En Ontario, un des sites de nidification utilisés par les tortues-molles est situé sur des terres domaniales (Réserve nationale de faune du ruisseau Big) et un autre se trouve sur des terres provinciales (parc provincial Rondeau), mais tous les autres sites de nidification connus se trouvent sur des terres privées. Même si les deux sites se trouvant sur des terres publiques sont à l’abri de futurs projets de développement, il n’en demeure pas moins que, de tous les sites de nidification de l’Ontario, ce sont ceux où l’on observe le niveau d’activités récréatives le plus élevé. La réserve nationale de faune est annoncée comme interdite d’accès au moyen de panneaux et on y fait périodiquement des patrouilles, mais le personnel est insuffisant pour assurer une surveillance adéquate, et le niveau de perturbation au site de nidification demeure important. Dans le parc provincial, l’accès au site de nidification n’est pas limité et non seulement y a-t-il perturbation, mais on remarque également que des vandales violent chaque année les cages de protection qui sont placées sur les nids de tortues-molles et détruisent les oeufs.
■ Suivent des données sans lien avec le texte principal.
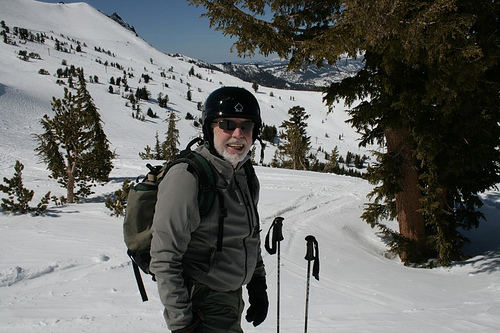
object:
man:
[148, 86, 269, 333]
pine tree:
[183, 0, 499, 269]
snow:
[292, 174, 355, 220]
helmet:
[201, 86, 263, 144]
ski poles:
[262, 216, 321, 333]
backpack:
[121, 137, 261, 303]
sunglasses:
[212, 119, 255, 131]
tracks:
[260, 180, 486, 333]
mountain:
[0, 0, 378, 165]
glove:
[243, 297, 269, 326]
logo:
[234, 103, 244, 113]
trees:
[28, 71, 116, 205]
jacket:
[149, 141, 269, 333]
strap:
[131, 263, 150, 303]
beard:
[213, 137, 253, 164]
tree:
[278, 105, 313, 170]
Outre l’intensification de l’activité humaine qui a une incidence directe sur les tortues (perturbation, risque de collision avec les embarcations, etc.), on observe aussi dans ces régions d’importantes populations de ratons laveurs. Quelques relevés font état de la présence de la tortue-molle à épines dans d’autres zones protégées de l’Ontario (p. ex. Réserve nationale de la faune de Sainte-Claire, parc national de la Pointe-Pelée, aire de conservation Hillman Marsh, aire de conservation de la plage Tremblay, parc provincial Komoka, Coote’s Paradise, Réserve naturelle provinciale de la Pointe Lighthouse) et, malgré l’absence de données prouvant la nidification de l’espèce à ces endroits, il est probable qu’elle ait déjà niché ou qu’elle niche actuellement à certains d’entre eux (M. Oldham, comm. pers.).

Au Québec, on s’efforce actuellement de protéger les sites de nidification du lac Champlain. L’organisme The Nature Conservancy négocie des ententes avec les propriétaires fonciers privés et certains programmes, dont le Plan d’action Saint-Laurent, offrent une aide financière pour l’acquisition de terres.